According to testimony today by Los Angeles Housing Department Assistant General Manager Anna Ortega, the RSO currently applies to about 650,000 households. Today's renter protection ordinance expands benefits (similar to, but separate from the RSO) to an additional estimated 400,000 L.A. renter households living in units built since 1978, plus about 129,000 households renting single-family homes. Meaning more than a million L.A. renter households will now be protected.

Much of the new ordinance had been worked out in the council's Housing and Homelessness Committee earlier this week. The three main components of the expanded renter protection are:

    • Universal Just Cause: The RSO outlines specific allowable causes for evictions, such as failure to pay rent, illegal activity, etc. Just Cause requires a landlord to specify the reason for eviction from the RSO list.

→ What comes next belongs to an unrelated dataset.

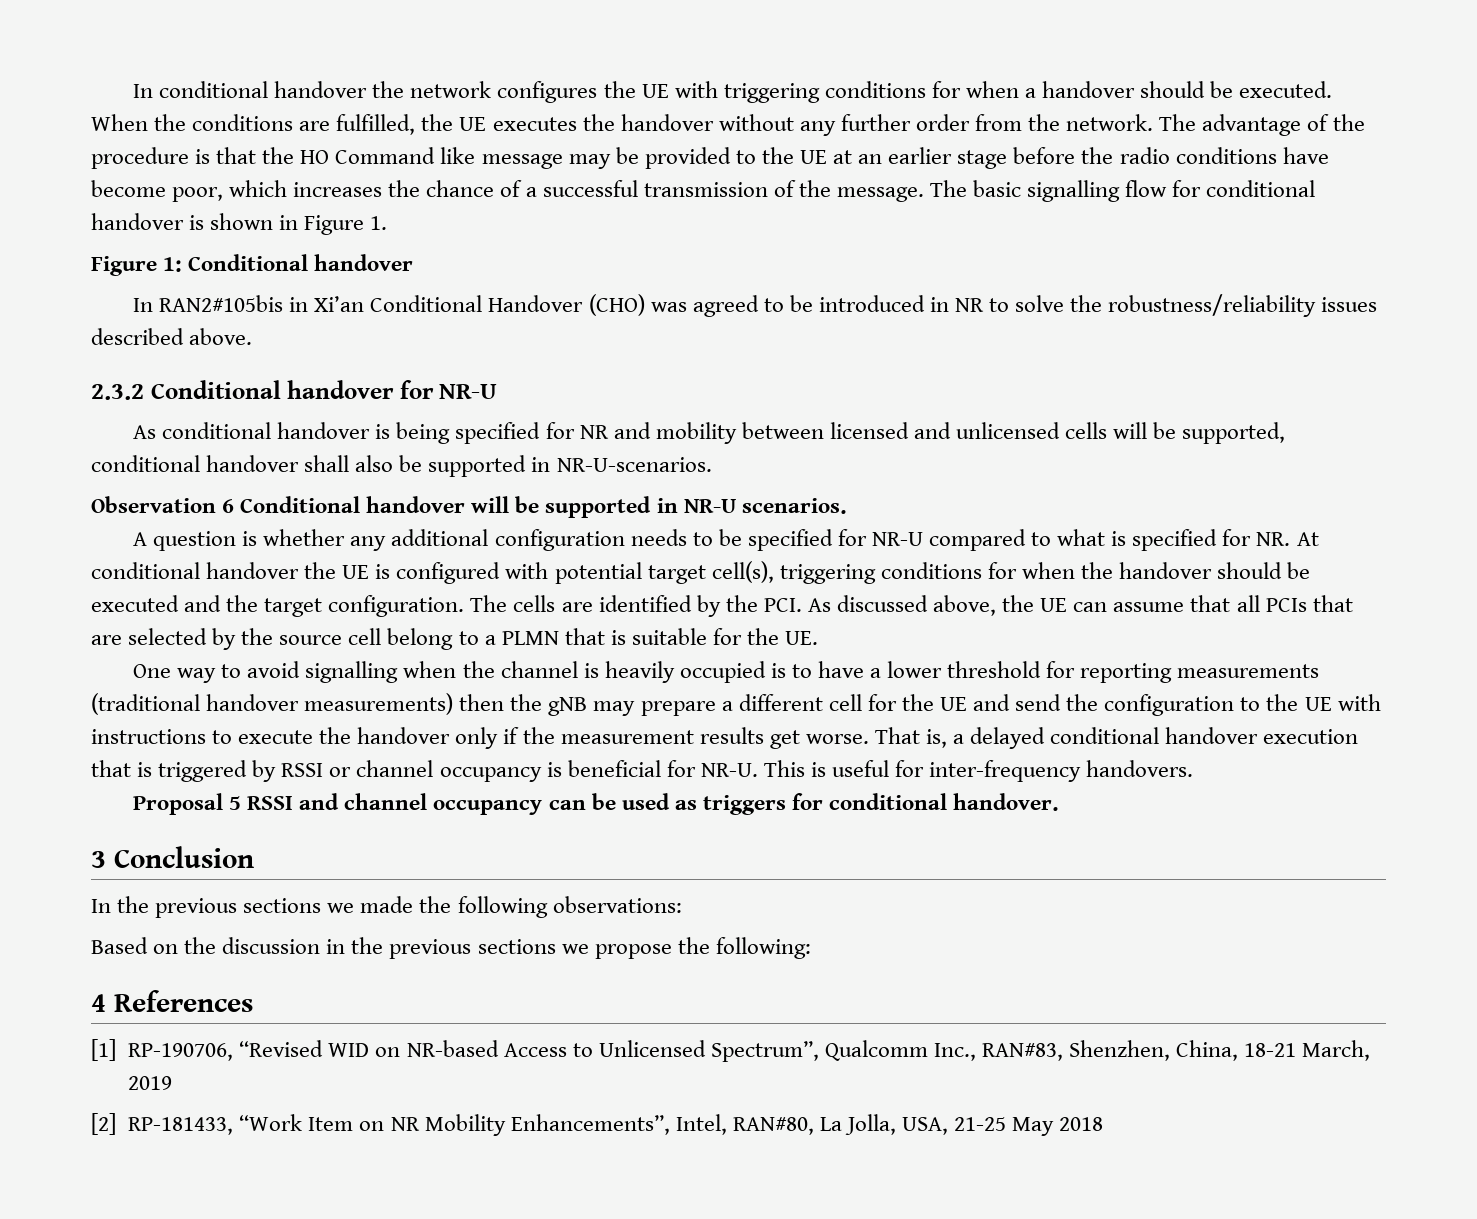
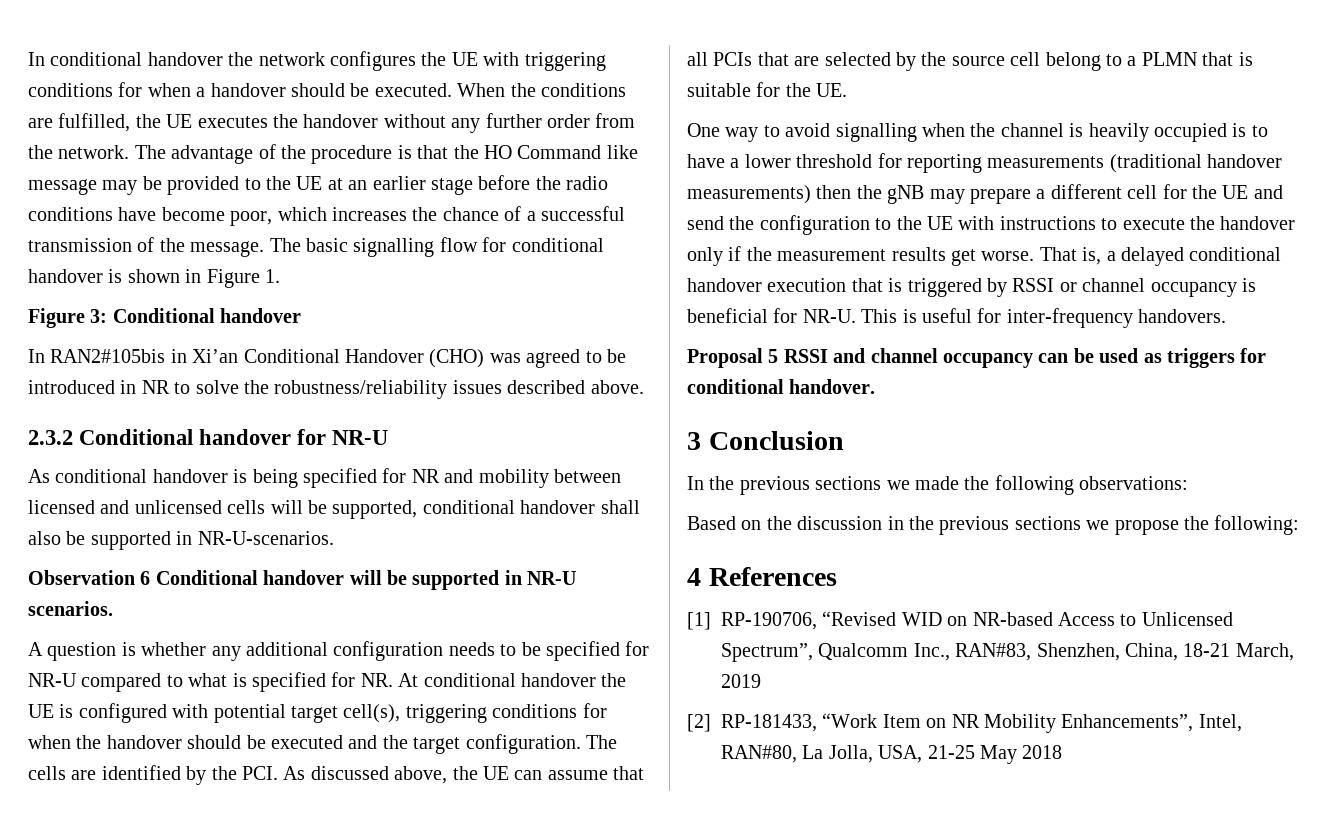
[163,257,183,272] 1: -> [90,309,108,323] 3:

In cases where landlords evict tenants without an approved cause (called a "no fault" eviction), then the landlord is required to pay tenant relocation costs.
    • Relocation Assistance for Tenants subjected to Large Rent Increases: Landlords will be required to pay renter relocation costs in some cases where landlords raise rents more than ten percent.
    • Minimum Threshold for Failure to Pay Evictions: Landlords will not be allowed to evict tenants who fall just a small amount behind on rent. Eviction would only be allowed if the unpaid rent exceeds one month's worth of fair market rent (currently $1,747 for one-bedroom, $2,222 for two-bedroom).

Today the council heard nearly two hours of public comment, most of which favored strengthening protections for L.A. renters, especially toward preventing evictions that could swell the numbers of the city's unhoused population. Community groups - including leaders of the Keep L.A. Housed Coalition (Strategic Actions for a Just Economy (SAJE), Community Power Collective, Alliance of Californians for Community Empowerment (ACCE) Action, Public Counsel) and others - rallied renters in support of the proposal. See Keep L.A. Housed Twitter thread of tenant testimony from today.

Public comment also included opposition from landlords and landlord organizations; these comments mainly stressed the needs of "mom & pop" landlords, though a few speakers, including City Councilmember Hugo Soto-Martinez, noted that over 70 percent of the city's landlords are corporate.

During the council debate, Soto-Martinez held up a copy of his own lease, for an RSO-protected unit, urging the council to do the "right, just, moral" thing, protecting the most vulnerable Angelenos.

The main council contention was over when just cause requirements would kick in. The housing committee, at the behest of Councilmember Bob Blumenfield, had carved out a loophole - a one year "waiting period" - where single family home landlords could evict tenants for no specific cause (called a "no-fault" eviction) without paying tenant relocation costs.

The tension that amendment caused in committee carried over to today. Councilmember Marqueece Harris-Dawson verbally sparred with Blumenfield over universal just cause after Blumenfield repeatedly insisted that small-scale landlords needed the loophole he had proposed. Harris-Dawson countered that eviction is a service that the city provides to landlords and that Blumenfield was, in effect, saying, "For a year, you [the landlord] can evict someone without a just cause and we [the city] will help you."

Progressive councilmembers Raman, Harris-Dawson, Soto-Martinez, and Eunisses Hernandez favored an amendment authored by Councilmember Katy Young Yaroslavsky that would have universally narrowed the loophole to six months - a stronger protection than the committee-approved twelve-month time frame. Ultimately, the council rejected the Young Yaroslavsky amendment, but accepted a Soto-Martinez amendment that trimmed the waiting period to six months, but effectively allows landlords to not pay relocation for early no fault evictions.

When the city council enacts a new law it takes a multi-step process. Today, the council unanimously approved what are known as the instructions and the ordinance. The renter protection law includes an urgency clause that allows it to take effect as soon as possible. It still needs to be approved by Mayor Karen Bass to become law, but the mayor has already signaled her support.